Required action: Your job is to give again, exactly and with no additions, the lines in the records below from the one with "Maintenance" through the one with "ultimately, the player experience.", both included. Omit the pictures.

Start of Data under study

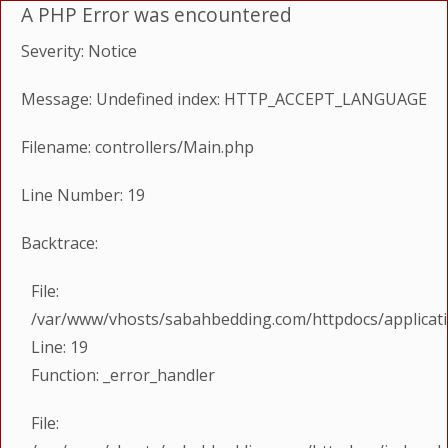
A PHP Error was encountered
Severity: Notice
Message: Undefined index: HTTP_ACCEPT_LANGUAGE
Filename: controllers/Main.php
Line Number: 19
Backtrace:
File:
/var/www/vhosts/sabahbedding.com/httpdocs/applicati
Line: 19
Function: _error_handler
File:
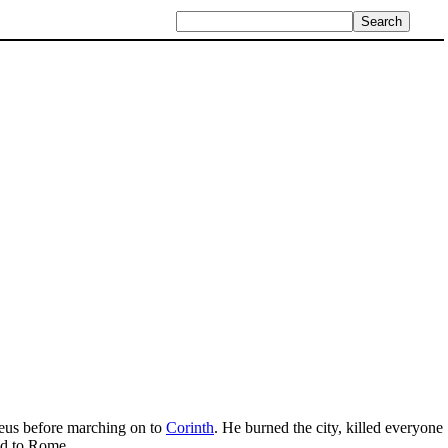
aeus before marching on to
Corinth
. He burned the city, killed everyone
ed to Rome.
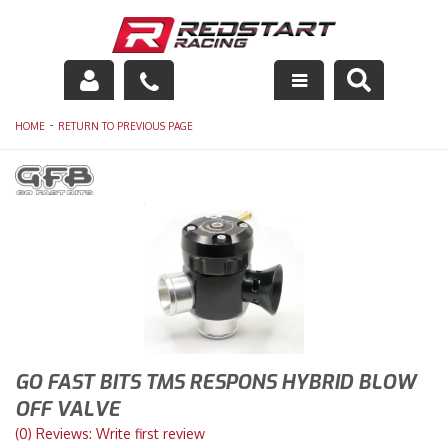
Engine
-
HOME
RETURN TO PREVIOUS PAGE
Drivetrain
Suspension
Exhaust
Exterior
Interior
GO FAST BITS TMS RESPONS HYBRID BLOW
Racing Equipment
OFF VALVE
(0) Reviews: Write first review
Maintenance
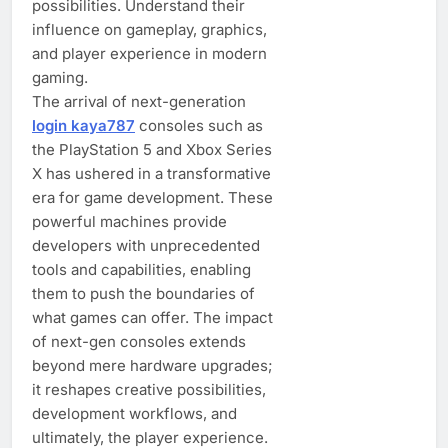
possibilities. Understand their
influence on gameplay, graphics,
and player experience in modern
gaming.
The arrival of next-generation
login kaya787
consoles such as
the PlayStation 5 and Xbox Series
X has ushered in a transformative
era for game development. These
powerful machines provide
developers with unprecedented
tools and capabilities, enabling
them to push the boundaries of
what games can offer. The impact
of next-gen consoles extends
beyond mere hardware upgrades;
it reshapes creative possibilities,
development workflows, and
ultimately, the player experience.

End of Data under study
Start of Data under study

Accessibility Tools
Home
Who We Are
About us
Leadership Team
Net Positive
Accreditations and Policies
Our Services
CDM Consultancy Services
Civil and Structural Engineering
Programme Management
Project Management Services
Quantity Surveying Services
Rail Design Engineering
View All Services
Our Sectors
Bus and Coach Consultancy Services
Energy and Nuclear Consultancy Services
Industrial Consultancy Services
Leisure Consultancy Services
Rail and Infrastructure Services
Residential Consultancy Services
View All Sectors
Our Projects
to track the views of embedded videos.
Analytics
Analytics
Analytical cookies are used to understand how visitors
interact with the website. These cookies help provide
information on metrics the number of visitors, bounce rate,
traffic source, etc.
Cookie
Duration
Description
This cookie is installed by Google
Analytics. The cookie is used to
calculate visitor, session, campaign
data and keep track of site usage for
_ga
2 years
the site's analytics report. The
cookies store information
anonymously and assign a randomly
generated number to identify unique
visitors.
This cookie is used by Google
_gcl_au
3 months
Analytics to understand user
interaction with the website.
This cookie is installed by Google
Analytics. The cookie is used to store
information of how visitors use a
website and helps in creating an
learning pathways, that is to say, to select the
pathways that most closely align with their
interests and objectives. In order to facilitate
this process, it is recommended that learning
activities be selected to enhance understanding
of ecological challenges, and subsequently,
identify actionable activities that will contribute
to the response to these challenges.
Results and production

End of Data under study
Start of Data under study

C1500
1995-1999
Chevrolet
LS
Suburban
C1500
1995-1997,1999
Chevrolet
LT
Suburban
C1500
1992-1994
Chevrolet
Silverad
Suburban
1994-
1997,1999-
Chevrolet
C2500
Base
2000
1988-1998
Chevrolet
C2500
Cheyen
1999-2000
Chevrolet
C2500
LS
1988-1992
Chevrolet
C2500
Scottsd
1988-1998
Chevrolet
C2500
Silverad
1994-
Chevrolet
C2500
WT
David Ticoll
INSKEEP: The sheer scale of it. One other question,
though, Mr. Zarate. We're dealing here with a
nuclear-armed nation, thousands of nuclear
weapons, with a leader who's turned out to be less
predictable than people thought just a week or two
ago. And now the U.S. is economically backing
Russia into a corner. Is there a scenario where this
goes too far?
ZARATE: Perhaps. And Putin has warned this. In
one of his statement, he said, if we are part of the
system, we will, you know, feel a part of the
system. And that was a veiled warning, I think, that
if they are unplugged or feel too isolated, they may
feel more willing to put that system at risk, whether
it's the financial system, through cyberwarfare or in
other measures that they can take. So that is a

End of Data under study

Answer section:
Maintenance
possibilities. Understand their
influence on gameplay, graphics,
and player experience in modern
gaming.
The arrival of next-generation
login kaya787
consoles such as
the PlayStation 5 and Xbox Series
X has ushered in a transformative
era for game development. These
powerful machines provide
developers with unprecedented
tools and capabilities, enabling
them to push the boundaries of
what games can offer. The impact
of next-gen consoles extends
beyond mere hardware upgrades;
it reshapes creative possibilities,
development workflows, and
ultimately, the player experience.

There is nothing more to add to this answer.